Либо я верю в это, либо нет. И если я верю, то воспринимаю любого из них как противника. Как вражеского солдата и враждебную расу. Такая была тогда идеология. Не понимаю, почему теперь так по-разному к этому относятся. Почему солдат, годами стрелявший в других, бросавший гранаты в жилые дома, топивший суда, взрывавший мосты и при этом убивавший женщин и детей, после войны может вернуться домой и вести, так сказать, мирную жизнь дальше. А мой отец, в отличие от него, считается преступником. Им обоим приказывали убивать. Каждому по-своему. Оба они были убеждены, что поступают правильно. Я уже говорил, что действовал бы точно так же. Могу представить себе, что это вас ужасает, но не хочу выдавать себя за того, кто отрекается от своего отца. Напротив, я горжусь им.

ПРИМИРЯЮЩАЯ
Ингеборг (41 год)
Брак с Алексом, безусловно, помог мне добиться эмоционального освобождения от родителей. Покинуть дом было недостаточно.

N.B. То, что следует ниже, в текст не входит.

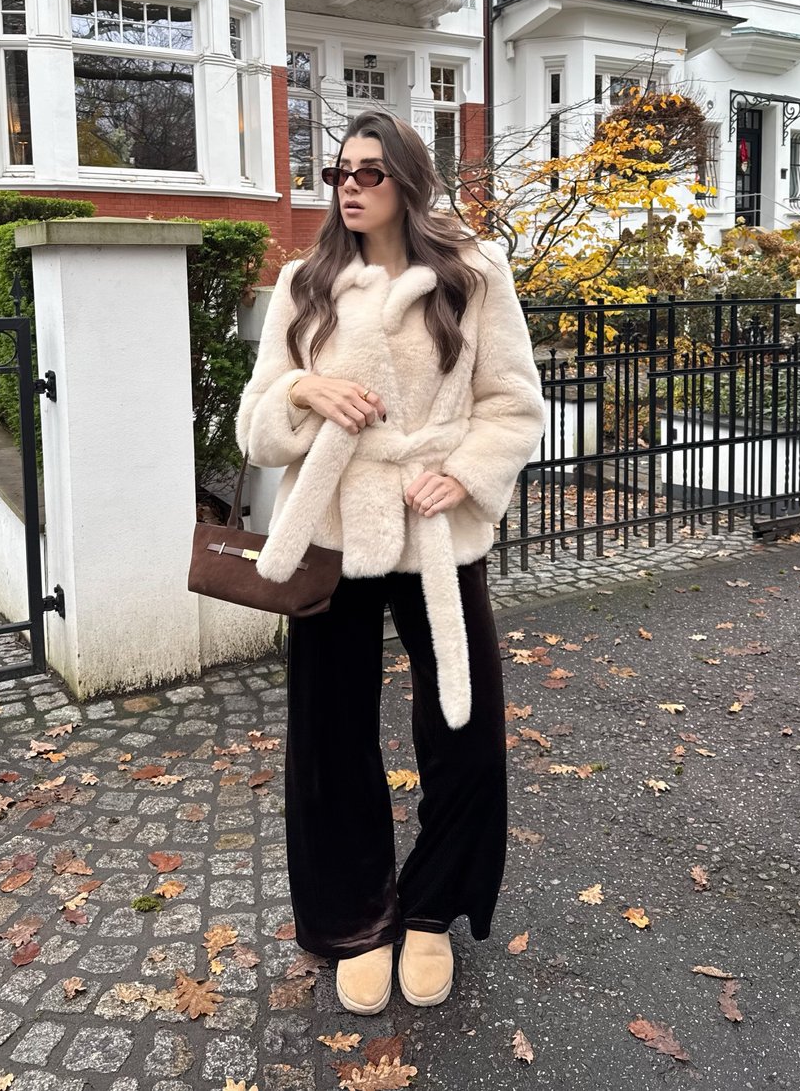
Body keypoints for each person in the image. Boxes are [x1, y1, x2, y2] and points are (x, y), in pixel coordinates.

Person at [234, 108, 544, 1016]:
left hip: (433, 528)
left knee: (466, 730)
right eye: (339, 172)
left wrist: (465, 473)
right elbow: (256, 425)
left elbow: (512, 403)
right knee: (329, 737)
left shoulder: (473, 274)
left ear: (410, 179)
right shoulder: (305, 283)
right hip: (333, 526)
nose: (350, 187)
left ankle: (432, 908)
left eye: (369, 171)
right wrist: (304, 387)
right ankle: (354, 919)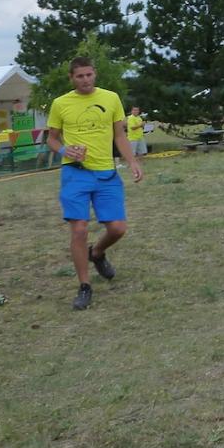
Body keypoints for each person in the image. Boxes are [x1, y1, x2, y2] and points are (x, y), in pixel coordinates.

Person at [47, 56, 144, 311]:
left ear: (95, 74)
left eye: (89, 75)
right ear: (71, 78)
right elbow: (52, 140)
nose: (85, 80)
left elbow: (120, 135)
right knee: (78, 229)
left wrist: (132, 161)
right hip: (75, 173)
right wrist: (65, 151)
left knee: (118, 229)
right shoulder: (60, 104)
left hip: (106, 174)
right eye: (80, 76)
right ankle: (85, 286)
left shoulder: (111, 98)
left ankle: (97, 253)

Самый важный шаг - освободиться от мира их идей. Теперь у меня совершенно другая точка зрения на авторитеты, чем раньше. Я не должна больше быть совершенством, для меня важнее действовать, а не ждать, когда всё само собой придёт к идеальному состоянию. Для меня уже давно не так много значит, что думают другие. Я чувствую себя свободной и независимой, хотя нужно иметь в виду, что в Австрии брак с евреем больше ограничивает, чем расширяет сферу деятельности.

ЖЕРТВА
Стефан (29 лет)
О вас - евреях - всегда говорят, как о настоящих жертвах войны. Но для тех из них, кто её пережил, война осталась позади, когда Гитлер покончил с собой. Только для нас, детей нацистов, война продолжается. Идолы третьего рейха открывали семейное поле битвы, в то время когда все другие поля сражений были превращены в пепел.
Родители-нацисты развивали во мне комплекс неполноценности с невероятной последовательностью. Ребенком я был настоящим идиотом. Всегда и везде только страх, перед всеми и каждым. В школе меня постоянно избивали одноклассники. Я не понимал, что можно защищаться. Страх сидит во мне ещё сегодня. Перед каждым авторитетом я чувствовал себя неуверенно, судорожно сжимался.

ПОСРЕДНИК
Вернер (41 год)
Один доносит на другого, и оба - из одной семьи. В этот день мне было трудно смотреть дедушке в глаза. Как будто я чувствовал себя виновным в том, что сделал мой отец. Как будто я сидел здесь вместо него, исполненный стыда и с нечистой совестью. Я хотел тогда только домой, к родителям, чтобы прокричать отцу в лицо: „Как ты мог это сделать!“. Теперь я больше не в состоянии бывать у дедушки и чувствовать себя свободно и непринужденно. Впервые история моего отца была больше, чем просто история: я увидел, что его дела могли бы касаться и меня. Несмотря на то, что тогда я ещё не появился на свет. Но чувство вины за то, что сделал не я, но и не кто-нибудь посторонний, а мой собственный отец, ужасной тяжестью навалилось на меня неподготовленного и ошеломило.
Естественно, и раньше я знал, что во времена нацизма доносы были обычным явлением даже внутри семьи. Но то были лишь рассказы, и всё происходило где-то и у кого-то. Только причастность дедушки и отца делала это таким личным. Не было никакого выхода, не было возможности укрыться в чужие описания, в недоумения по поводу варварства других.